Fue directamente hacia el librero y abrió la media puerta de la izquierda, y sin dudar extrajo el libro ofrecido. Me lo paso en silencio con un gesto como de que eso era todo. Me despedí agradeciendo la gentileza y prometiendo devolverlo antes de una semana.

No pude cumplir la promesa. Debí viajar fuera del país por más de un mes. Al día siguiente de mi llegada fui inmediatamente a su casa.

Cuando le explique entre disculpas que iba a devolverle el libro, me dijo que no era necesario pues ya tenía otro volumen.
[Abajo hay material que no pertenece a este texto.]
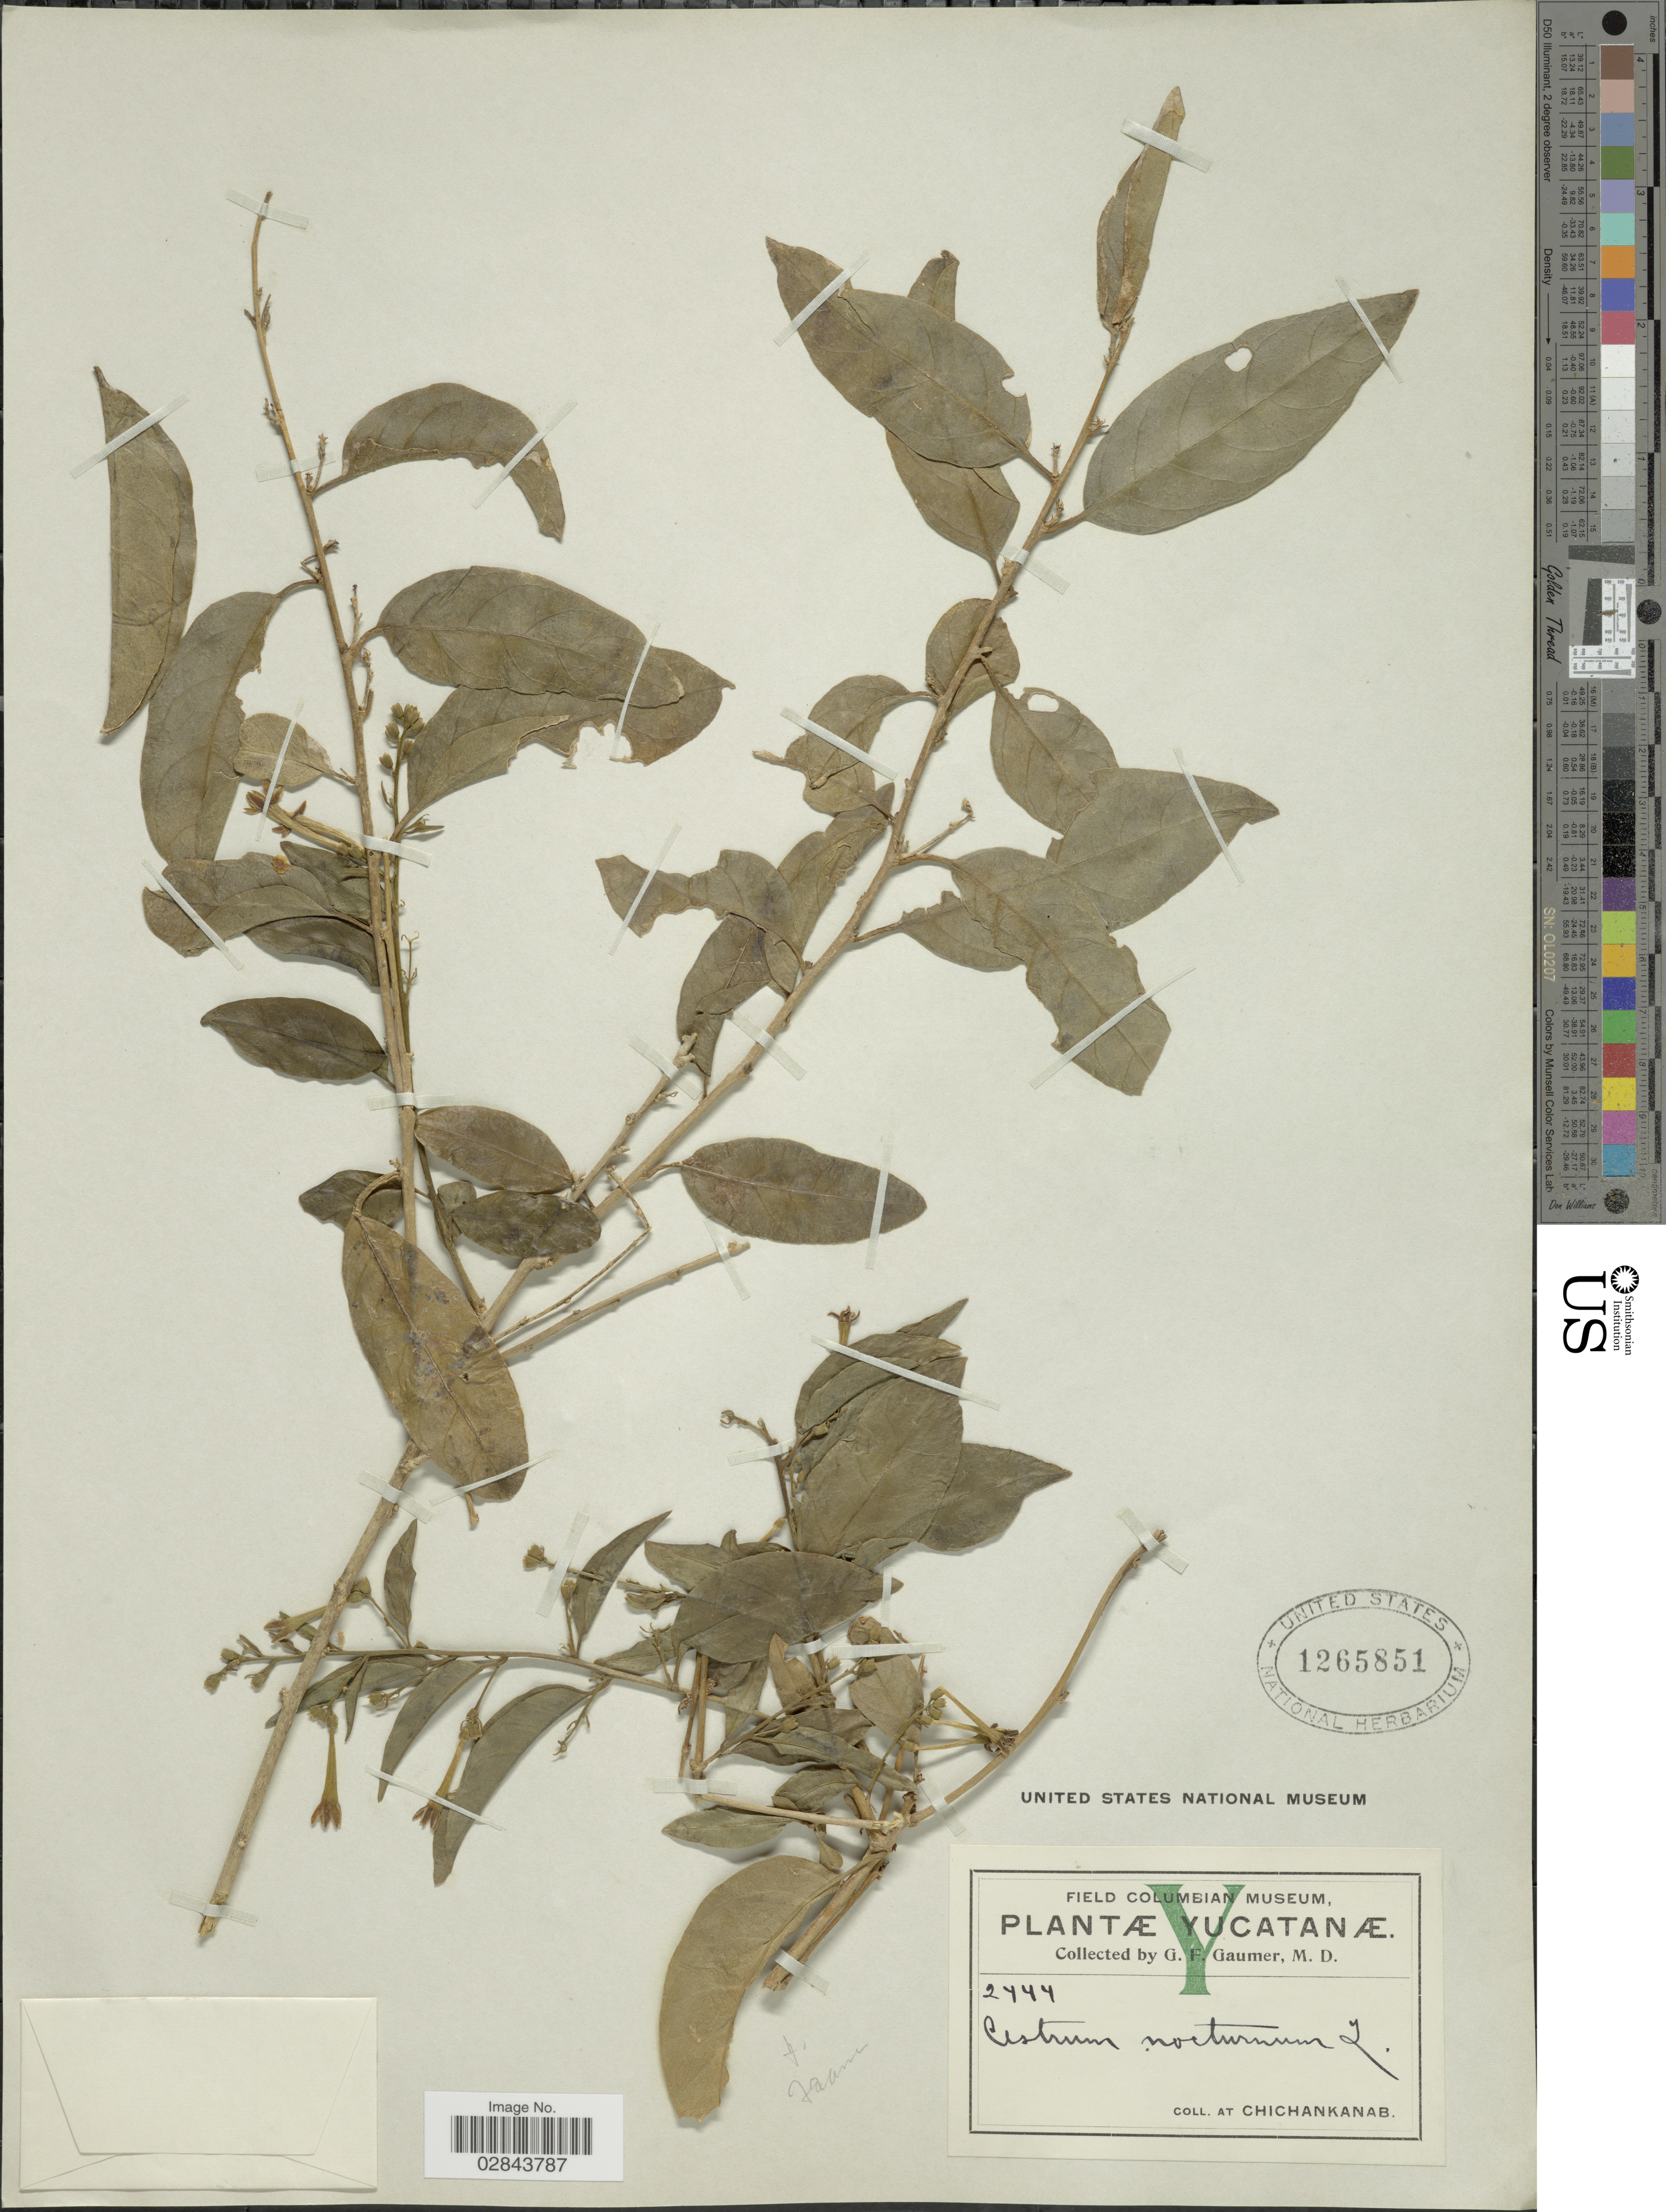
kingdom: Plantae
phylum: Tracheophyta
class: Magnoliopsida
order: Solanales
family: Solanaceae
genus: Cestrum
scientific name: Cestrum nocturnum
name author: L.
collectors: G. F. Gaumer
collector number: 2444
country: Mexico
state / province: Yucatán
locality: At Chichankanab.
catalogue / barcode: US 1265851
Le comente mi extrañeza porque el libro era una edición muy antigua y rara, lo que hacia casi nulas las posibilidades de encontrar otro igual.

-No lo encontré -me dijo, mirándome con unos ojos tristes- siempre que saco un libro y no lo repongo, el anaquel después de unos días llena el espacio vacío con otro igual.

Le sonreí, pensando que estaba siendo irónico para remarcar mi atraso en la devolución.

-Es cierto –me confirmó, y su voz denoto cierto cansancio, como si esta conversación ya la hubiera repetido infinitas veces.

-Pero eso es maravilloso –le dije entre asombrado e incrédulo.

-Pareciera -dijo- pero me ha condenado a leer para siempre los mismos libros.